Higher complexity offers various installation possibilities. This has been already discussed and shown in previous paragraphs. If you want to reach lowest LCOEs, bifacial HSAT offers the best solution. If you want to benefit from dual use of land area as, e.g., for combined electricity production and agriculture as depicted in Figure 7, then bifacial vertical installations offer the best option.
Figure 7. Vertical bifacial PV system by Next2Sun showing the advantage of double use of land .
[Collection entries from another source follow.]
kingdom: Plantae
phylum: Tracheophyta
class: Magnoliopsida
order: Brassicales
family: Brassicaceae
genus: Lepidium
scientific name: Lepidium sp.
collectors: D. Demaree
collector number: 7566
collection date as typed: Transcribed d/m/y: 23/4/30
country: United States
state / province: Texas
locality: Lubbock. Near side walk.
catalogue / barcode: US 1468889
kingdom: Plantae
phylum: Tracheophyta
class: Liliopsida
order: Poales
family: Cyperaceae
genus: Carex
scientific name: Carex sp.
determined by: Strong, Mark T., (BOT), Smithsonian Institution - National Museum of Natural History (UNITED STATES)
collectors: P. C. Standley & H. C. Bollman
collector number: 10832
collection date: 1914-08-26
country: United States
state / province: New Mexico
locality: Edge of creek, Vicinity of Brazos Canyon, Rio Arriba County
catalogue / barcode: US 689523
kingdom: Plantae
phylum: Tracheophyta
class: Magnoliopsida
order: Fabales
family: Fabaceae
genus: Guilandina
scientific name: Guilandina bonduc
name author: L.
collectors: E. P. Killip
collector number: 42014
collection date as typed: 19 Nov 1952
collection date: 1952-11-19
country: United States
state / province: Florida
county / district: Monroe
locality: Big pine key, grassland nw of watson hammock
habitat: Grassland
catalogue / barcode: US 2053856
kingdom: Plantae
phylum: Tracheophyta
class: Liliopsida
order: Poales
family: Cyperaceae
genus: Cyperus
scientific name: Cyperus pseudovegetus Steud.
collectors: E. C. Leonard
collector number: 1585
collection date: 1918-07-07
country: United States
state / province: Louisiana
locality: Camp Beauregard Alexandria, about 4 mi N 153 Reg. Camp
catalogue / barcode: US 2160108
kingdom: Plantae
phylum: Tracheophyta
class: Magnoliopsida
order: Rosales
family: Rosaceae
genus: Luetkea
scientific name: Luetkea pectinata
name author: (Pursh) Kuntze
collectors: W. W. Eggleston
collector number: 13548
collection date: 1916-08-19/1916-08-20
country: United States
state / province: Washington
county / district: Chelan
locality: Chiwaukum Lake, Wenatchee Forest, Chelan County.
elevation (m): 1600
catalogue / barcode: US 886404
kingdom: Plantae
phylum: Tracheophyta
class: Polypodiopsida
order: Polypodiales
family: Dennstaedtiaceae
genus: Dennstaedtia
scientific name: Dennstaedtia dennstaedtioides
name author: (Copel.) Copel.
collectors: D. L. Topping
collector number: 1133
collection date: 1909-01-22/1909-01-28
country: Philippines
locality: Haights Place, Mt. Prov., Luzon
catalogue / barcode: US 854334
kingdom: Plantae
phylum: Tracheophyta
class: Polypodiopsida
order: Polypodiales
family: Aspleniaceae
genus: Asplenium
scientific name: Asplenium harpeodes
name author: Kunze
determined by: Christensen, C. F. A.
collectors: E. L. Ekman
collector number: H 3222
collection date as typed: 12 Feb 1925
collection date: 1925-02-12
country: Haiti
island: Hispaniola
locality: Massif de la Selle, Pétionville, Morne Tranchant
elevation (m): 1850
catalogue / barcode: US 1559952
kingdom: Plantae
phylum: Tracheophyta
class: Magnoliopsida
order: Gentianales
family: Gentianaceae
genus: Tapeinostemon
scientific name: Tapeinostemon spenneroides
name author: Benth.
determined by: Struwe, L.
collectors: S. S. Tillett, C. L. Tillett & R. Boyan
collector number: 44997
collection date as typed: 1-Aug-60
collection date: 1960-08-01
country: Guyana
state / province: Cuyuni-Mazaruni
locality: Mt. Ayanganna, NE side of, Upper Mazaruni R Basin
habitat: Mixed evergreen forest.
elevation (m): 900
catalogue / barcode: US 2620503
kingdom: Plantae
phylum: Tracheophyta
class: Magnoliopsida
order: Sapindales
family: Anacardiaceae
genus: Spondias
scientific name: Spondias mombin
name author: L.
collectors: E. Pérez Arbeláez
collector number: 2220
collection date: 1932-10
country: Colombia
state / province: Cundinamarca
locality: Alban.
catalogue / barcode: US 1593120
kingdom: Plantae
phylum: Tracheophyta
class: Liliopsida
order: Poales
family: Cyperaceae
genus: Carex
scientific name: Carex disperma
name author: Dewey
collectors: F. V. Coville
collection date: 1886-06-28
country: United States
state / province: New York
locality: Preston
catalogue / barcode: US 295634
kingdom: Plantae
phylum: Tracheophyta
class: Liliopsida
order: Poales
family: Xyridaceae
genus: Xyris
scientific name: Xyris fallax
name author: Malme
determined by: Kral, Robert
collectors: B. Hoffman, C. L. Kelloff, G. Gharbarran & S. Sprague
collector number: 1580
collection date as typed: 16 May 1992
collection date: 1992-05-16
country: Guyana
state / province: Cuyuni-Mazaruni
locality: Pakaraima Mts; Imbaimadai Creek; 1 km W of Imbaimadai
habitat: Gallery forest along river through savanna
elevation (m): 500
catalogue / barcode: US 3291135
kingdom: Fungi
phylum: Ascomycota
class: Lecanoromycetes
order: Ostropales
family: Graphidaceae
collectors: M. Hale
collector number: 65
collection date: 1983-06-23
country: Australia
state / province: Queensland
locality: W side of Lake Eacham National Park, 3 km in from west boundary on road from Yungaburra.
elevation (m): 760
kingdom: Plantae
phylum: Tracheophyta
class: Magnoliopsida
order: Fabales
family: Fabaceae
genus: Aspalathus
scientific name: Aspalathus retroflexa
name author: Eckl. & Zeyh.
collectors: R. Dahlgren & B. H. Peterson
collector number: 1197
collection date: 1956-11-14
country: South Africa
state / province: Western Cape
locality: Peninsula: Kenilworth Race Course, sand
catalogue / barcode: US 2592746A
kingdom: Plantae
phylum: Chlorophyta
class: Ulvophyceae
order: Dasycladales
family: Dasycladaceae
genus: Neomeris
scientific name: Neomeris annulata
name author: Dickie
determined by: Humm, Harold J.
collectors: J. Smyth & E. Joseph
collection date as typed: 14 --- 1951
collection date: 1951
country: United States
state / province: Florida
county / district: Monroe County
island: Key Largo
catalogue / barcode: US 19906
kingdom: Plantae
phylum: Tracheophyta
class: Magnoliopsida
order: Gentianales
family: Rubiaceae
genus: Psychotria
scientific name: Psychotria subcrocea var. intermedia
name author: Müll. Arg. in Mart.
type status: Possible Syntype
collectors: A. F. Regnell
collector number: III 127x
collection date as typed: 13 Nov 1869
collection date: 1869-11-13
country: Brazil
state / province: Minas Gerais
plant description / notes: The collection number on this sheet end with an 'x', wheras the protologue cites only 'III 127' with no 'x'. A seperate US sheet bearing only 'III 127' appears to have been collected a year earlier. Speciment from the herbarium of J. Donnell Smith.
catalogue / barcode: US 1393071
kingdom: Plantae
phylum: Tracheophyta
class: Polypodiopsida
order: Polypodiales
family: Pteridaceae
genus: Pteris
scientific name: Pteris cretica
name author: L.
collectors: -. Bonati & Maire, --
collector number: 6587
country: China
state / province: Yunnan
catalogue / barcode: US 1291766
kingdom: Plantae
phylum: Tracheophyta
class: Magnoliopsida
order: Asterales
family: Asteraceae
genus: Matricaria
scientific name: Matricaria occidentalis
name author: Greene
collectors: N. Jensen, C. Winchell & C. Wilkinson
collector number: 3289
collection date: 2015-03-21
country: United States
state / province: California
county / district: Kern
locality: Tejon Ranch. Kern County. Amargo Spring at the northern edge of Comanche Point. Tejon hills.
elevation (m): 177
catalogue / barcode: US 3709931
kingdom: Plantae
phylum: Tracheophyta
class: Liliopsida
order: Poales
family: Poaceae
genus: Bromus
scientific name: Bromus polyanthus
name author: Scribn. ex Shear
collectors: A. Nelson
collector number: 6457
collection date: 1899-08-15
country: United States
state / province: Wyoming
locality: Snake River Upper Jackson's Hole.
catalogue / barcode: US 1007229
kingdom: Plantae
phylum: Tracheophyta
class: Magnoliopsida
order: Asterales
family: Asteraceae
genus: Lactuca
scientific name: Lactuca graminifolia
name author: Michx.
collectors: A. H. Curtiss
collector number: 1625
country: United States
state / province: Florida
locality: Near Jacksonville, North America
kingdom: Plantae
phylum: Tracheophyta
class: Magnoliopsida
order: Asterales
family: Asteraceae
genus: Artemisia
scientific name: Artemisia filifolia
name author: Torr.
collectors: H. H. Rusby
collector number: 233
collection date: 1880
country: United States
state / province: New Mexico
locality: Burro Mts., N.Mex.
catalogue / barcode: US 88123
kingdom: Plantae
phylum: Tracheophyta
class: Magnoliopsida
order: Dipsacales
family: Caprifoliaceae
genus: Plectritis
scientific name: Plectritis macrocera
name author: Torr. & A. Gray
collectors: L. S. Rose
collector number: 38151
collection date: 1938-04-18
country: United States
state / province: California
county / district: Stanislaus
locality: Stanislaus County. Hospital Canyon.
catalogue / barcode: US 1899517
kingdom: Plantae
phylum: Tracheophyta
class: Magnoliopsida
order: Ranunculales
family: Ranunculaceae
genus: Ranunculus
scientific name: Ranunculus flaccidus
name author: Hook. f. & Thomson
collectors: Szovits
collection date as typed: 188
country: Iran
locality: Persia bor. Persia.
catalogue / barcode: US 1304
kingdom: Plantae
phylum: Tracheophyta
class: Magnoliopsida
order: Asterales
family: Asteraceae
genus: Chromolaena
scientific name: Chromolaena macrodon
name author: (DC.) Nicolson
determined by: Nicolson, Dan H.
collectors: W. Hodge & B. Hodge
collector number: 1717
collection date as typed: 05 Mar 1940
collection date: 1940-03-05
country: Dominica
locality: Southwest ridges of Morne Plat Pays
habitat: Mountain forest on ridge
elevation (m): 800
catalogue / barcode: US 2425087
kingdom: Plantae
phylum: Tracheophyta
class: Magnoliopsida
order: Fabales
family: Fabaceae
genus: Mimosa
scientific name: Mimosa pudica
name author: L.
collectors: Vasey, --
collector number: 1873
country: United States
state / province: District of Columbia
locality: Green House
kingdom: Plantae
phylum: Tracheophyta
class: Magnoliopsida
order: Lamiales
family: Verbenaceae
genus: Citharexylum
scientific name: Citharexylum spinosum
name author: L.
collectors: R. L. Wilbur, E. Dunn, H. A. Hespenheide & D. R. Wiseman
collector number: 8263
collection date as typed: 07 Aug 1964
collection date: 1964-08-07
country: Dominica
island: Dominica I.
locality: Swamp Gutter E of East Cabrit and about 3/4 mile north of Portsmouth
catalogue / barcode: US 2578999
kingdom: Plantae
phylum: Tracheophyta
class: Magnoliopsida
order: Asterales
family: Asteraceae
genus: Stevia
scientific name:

We call such unconventional installations from the beginning “PV vineyards”. Such installations offer many advantages in addition to the double use of the land. The electricity generation of such systems is shifted more to the morning and evenings (see Figure 4e). After snow fall, during winter time, the albedo is increased and the modules are not covered by snow, as can be seen in Figure 8. When combined with already installed PV systems facing to the south, the overall generation curve becomes broader—reducing the need for energy storage. Systems such as those provided by Next2sun are gaining in popularity and, with the ongoing collection of data and experience, this technology is becoming increasingly bankable so that even larger systems will be built with this technology in the future.
Figure 8. Vertical bifacial PV system by Next2Sun in winter, showing one of the advantages not being covered by snow .
The opportunities for bifacial PV systems are increasing with time as the bifacial modules these days are now being sold at the same price as their monofacial equivalents. We predict that in a few years it is likely that there will be hardly any monofacial modules left in the PV market for utility scale installations.